During The School of Pedestrian Culture’s residency with Art Walk Projects, the School has become an expanded walking forum featuring contributions from artists Iman Tajik and Johanna Koen with facilitation by Lucas Priest. Drawing from the writings and research of Elena Biserna we collectively meandered through coastal sites of change and dereliction, exploring walking scores as tools for awareness in both a literal and politicised sense.
Through walking routes, discussions and psychogeographic games, we have been investigating the sociocultural, ecological and economic implications of water systems in Edinburgh’s coastal cityscape. Our research has no empirical results; only the passing conversations held between participants, and the experiences gained by actually doing the scores.
The School of Pedestrian Culture is a pseudo-institution for the ‘play testing’ of psychogeographic games aimed at disorienting how we encounter space and place across Scotland’s central belt. The School has a particular focus on exploring, encountering and drifting through sites of change, community resilience and capitalist expansion.

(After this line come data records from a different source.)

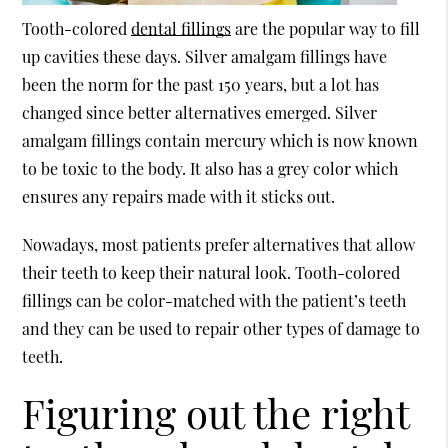
Tooth-colored
dental fillings
are the popular way to fill
up cavities these days. Silver amalgam fillings have
been the norm for the past 150 years, but a lot has
changed since better alternatives emerged. Silver
amalgam fillings contain mercury which is now known
to be toxic to the body. It also has a grey color which
ensures any repairs made with it sticks out.
Nowadays, most patients prefer alternatives that allow
their teeth to keep their natural look. Tooth-colored
fillings can be color-matched with the patient’s teeth
and they can be used to repair other types of damage to
teeth.
Figuring out the right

The School emerged from the sense of a lack of a collective pedagogy at the Edinburgh College of Art following the COVID-19 pandemic. Originally existing as the ‘Diversionists’, the group later became known as the School of Pedestrian Culture, a fictional department at ECA. Now part walking forum, part art collective, part art school, the SoPC interweaves walking and talking with local politics, community resilience, friendships and art!